6.2. Sonderschüler der Klassen 8 und 9

  • Im Lahn-Dill-Kreis gibt es insgesamt sechs Sonderschulen und eine Schule für Erziehungshilfe, die in das Zentrum für Beratungs- und Erziehungshilfe integriert ist.
     
  • Im Schuljahr 1998/1999 haben 71 Schüler die Klassen 8 und 74 Schüler die Klassen 9 an einer Sonderschule im Lahn-Dill-Kreis besucht.
     
  • In den Sonderschulklassen 9 liegt der Anteil der Jungen mit 65,0% weit über dem der Mädchen.
     
  • Der Anteil der nichtdeutschen Sonderschüler der Klassen 9 beträgt 16,3% und der Aus-/Übersiedleranteil 2,8%.
     
  • Ein Fünftel (20,3%) der Sonderschüler der Klassen 9 wohnen in Wetzlar.
     
  • Der Anteil der Sonderschüler der Klassen 9 an den Jugendlichen der Altersgruppe 15 bis 18 Jahre beträgt im Kreisdurchschnitt 0,9% und liegt in der Gemeinde Dietzhölztal mit 2,3% am höchsten.

 

7.  Kriminalität

7.1. Jugendhilfefälle in Strafsachen

  • Von den in 1999 im Lahn-Dill-Kreis lebenden Jugendlichen unter 21 Jahren haben 1,9% Jugendhilfe in Strafsachen erhalten.
     
  • In den Städten Leun und Solms ist der Anteil straffälliger Jugendlicher an der Bevölkerung unter 21 Jahren mit jeweils 2,5% am höchsten.

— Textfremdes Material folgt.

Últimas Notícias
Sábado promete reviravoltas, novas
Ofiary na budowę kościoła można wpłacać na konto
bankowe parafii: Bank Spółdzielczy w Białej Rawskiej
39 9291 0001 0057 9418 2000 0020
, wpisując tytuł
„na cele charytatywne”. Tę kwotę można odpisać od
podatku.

7.2. Polizeiliche Kriminalstatistik (PKS)

  • In 1999 beträgt im Lahn-Dill-Kreis der Anteil der Tatverdächtigen an der Gesamtbevölkerung 1,8%.
     
  • Den höchsten Anteil an Tatverdächtigen haben die Städte Wetzlar (3,2%) und Herborn (2,5%).
     
  • Differenziert nach Altersgruppen sind 72,5% der Tatverdächtigen über 21 Jahre, 9% sind zwischen 18 und 21 Jahren, 18,2% sind zwischen 8 und 18 Jahre und 0,3% sind zwischen 0 und 7 Jahren alt.
     
  • Gemessen an der Häufigkeitszahl sind in 1999 die meisten Straftaten in den Städten Wetzlar (9.051) und Herborn (6.549) registriert worden.